Numerical renormalization group calculations for magnetic impurity systems with spin-orbit coupling and crystal-field effects

Exploiting symmetries in the numerical renormalization group (NRG) method significantly enhances performance by improving the accuracy, increasing the computational speed, and optimizing the memory efficiency. Published codes focus on continuous rotations and unitary groups, which generally are not applicable to systems with strong crystal-field effects. The PointGroupNRG code implements symmetries related to discrete rotation groups, which are defined by the user in terms of Clebsch-Gordan coefficients, together with particle conservation and spin rotation symmetries. In this paper we present a new version of the code that extends the available finite groups, previously limited to simply reducible point groups, in a way that all point and double groups become accessible. It also includes the full spin-orbital rotation group. Moreover, to improve the code's flexibility for impurities with complex interactions, this new version allows to choose between a standard Anderson Hamiltonian for the impurity or, as another novel feature, an ionic model that requires only the spectrum and the impurity Lehmann amplitudes.

Program summary

Program Title: PointGroupNRG

CPC Library link to program files: https://doi.org/10.17632/hjwmt6cc55.1

Developer's repository link: https://github.com/aitorcf/PointGroupNRG

Licensing provisions: GPLv3

Programming language: Julia

Journal reference of previous version: Comput. Phys. Commun. 296 (2024), 109032, https://doi.org/10.1016/j.cpc.2023.109032

Does the new version supersede the previous version?: Yes.

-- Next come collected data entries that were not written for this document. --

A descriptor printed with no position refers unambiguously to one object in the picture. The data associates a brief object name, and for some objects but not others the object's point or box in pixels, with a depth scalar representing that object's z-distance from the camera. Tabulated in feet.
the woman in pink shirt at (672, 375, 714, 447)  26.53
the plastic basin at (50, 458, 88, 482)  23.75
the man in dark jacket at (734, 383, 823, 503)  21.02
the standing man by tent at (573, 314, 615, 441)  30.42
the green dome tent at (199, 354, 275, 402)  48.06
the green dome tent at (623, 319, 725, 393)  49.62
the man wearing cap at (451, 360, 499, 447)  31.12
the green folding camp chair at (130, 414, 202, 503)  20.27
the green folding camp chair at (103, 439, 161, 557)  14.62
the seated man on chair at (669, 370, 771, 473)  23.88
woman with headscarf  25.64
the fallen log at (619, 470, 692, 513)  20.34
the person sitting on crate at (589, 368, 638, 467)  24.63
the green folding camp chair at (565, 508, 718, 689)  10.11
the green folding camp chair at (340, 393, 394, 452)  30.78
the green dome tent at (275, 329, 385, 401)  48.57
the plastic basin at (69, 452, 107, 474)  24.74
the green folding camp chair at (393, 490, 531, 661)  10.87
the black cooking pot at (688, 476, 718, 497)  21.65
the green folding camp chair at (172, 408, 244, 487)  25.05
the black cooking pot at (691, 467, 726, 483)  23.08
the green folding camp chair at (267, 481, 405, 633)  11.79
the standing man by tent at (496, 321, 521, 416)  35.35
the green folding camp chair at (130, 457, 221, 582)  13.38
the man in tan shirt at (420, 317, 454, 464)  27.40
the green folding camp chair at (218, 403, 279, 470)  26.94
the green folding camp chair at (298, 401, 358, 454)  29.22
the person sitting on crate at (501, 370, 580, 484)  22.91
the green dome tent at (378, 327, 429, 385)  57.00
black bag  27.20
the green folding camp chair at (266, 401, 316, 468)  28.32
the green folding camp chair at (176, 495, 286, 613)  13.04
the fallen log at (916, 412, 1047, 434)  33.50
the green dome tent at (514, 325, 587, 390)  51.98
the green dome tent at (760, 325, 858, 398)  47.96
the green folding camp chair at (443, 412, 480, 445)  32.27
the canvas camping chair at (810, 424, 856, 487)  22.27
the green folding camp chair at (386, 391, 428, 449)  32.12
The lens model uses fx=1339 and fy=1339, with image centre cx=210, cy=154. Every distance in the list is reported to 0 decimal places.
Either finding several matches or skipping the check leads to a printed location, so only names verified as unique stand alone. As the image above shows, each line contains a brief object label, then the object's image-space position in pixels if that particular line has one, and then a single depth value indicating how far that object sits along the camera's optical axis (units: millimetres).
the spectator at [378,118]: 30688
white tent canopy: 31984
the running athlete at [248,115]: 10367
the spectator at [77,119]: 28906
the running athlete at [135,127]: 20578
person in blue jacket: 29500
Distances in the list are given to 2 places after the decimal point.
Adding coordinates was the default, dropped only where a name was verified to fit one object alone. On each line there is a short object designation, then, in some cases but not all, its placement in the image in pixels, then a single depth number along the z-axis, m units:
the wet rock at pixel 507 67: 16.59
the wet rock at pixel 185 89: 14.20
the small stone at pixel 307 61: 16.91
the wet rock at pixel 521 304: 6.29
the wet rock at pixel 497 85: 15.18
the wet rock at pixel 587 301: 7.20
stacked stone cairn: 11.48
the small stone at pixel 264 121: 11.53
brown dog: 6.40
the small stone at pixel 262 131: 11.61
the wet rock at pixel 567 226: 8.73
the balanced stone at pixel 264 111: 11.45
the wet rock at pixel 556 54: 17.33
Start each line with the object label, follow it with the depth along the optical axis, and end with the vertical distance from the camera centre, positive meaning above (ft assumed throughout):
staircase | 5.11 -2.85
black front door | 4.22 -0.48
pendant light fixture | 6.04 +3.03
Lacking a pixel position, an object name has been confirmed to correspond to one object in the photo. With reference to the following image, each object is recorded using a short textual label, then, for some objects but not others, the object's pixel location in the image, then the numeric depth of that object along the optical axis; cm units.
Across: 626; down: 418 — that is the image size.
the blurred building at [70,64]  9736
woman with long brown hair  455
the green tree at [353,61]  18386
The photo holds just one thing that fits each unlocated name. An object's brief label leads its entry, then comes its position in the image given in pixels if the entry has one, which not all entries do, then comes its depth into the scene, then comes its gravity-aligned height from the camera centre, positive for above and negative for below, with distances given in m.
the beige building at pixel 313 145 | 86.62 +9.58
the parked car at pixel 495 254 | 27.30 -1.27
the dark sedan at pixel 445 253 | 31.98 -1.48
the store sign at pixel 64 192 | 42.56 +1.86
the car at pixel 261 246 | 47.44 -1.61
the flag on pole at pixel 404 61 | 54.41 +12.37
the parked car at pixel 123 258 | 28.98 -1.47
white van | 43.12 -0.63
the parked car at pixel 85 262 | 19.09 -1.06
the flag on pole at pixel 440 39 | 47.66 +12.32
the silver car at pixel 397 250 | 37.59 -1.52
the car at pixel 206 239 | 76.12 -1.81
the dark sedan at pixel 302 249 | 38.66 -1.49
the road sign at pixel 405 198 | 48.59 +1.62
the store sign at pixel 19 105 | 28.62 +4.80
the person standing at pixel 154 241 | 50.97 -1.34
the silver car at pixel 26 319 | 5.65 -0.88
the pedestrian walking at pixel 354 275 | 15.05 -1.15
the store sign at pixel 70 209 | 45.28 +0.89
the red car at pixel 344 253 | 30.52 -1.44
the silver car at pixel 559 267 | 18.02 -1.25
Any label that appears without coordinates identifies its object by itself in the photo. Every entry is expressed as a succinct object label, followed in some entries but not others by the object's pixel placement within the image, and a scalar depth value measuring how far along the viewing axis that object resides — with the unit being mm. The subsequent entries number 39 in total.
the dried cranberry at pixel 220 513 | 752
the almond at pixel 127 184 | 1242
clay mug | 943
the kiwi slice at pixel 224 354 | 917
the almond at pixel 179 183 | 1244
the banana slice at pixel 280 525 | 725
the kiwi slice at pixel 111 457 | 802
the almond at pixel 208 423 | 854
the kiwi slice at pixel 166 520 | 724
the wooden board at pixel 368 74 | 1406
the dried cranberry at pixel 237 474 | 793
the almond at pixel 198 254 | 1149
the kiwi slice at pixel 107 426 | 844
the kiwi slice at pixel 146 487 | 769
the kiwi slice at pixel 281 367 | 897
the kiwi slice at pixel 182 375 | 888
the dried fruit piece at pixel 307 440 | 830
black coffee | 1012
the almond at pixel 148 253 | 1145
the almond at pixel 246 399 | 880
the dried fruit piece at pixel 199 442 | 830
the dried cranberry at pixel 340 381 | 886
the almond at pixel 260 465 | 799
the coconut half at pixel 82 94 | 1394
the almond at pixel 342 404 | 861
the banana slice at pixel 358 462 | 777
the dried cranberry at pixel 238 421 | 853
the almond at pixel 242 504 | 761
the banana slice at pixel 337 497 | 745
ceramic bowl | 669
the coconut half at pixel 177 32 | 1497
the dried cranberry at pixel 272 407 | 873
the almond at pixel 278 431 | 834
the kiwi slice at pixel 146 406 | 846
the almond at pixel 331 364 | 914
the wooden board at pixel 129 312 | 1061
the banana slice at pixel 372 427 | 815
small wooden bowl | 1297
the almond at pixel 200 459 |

Reasons for the new version: Extension.

Nature of problem: Numerical renormalization group (NRG) calculations for realistic models are computationally expensive, mainly due to their hard scaling with the number of orbital and spin configurations available for the electrons. Symmetry considerations reduce the computational cost of the calculations by exploiting the block structure of the operator matrix elements and by removing the redundancy in the symmetry-related matrix elements. Existing codes implement continuous symmetries, which are not generally and/or straightforwardly applicable to systems where spin-orbit and crystal-field effects need to be taken into account.

Solution method: The first version of the code [1] introduced finite point group symmetries together with particle conservation and spin isotropy, useful for systems with strong crystal-field effects but negligible spin-orbit coupling. This new version also includes total angular momentum conservation and double group symmetries, together with particle conservation. This allows to deal with magnetic impurity systems with strong spin-orbit coupling. To make the code more versatile in handling systems of this type, we have added the possibility to use ionic models.